Problem details:
Nothing outside the range below should be printed. Output exactly the lines from the line with "focal_35mm: 44" to the line with "focal_mm: 6.76", both included.

Provided information:
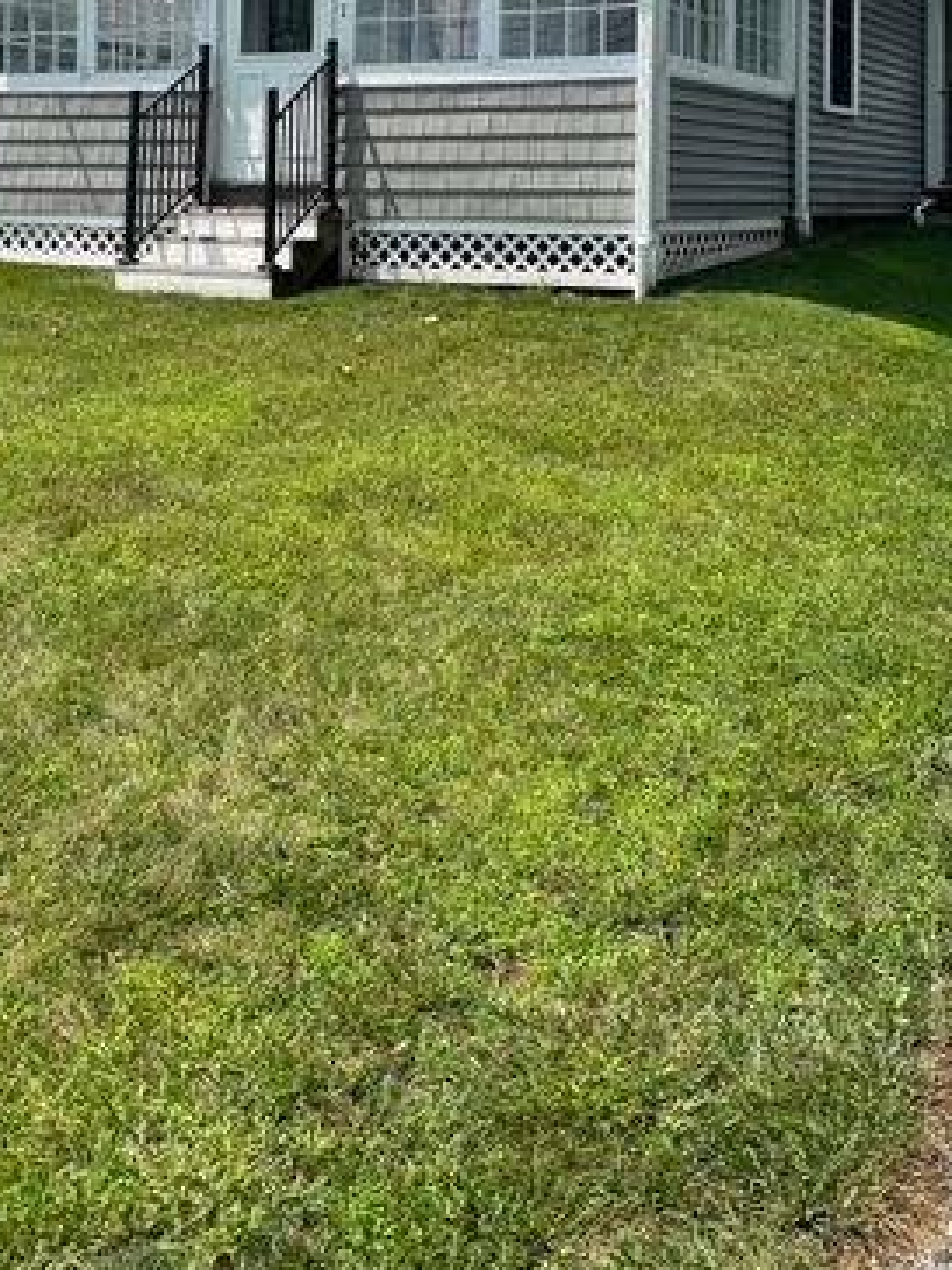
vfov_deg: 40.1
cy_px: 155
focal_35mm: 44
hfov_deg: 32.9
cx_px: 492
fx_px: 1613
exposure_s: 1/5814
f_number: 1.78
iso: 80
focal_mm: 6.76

---

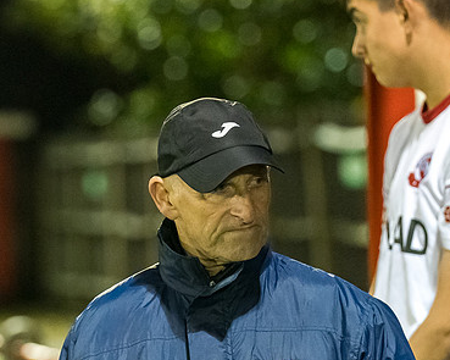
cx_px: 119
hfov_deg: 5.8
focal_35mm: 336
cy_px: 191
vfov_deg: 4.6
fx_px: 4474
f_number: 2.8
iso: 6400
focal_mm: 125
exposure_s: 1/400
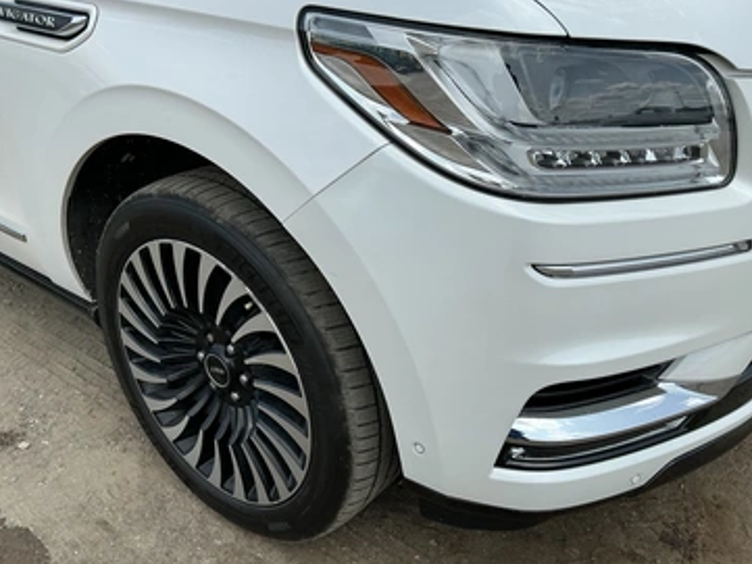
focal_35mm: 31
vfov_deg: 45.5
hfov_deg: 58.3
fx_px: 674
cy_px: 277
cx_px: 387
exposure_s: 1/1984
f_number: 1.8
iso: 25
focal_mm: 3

Answer section:
focal_35mm: 44
hfov_deg: 32.9
cx_px: 492
fx_px: 1613
exposure_s: 1/5814
f_number: 1.78
iso: 80
focal_mm: 6.76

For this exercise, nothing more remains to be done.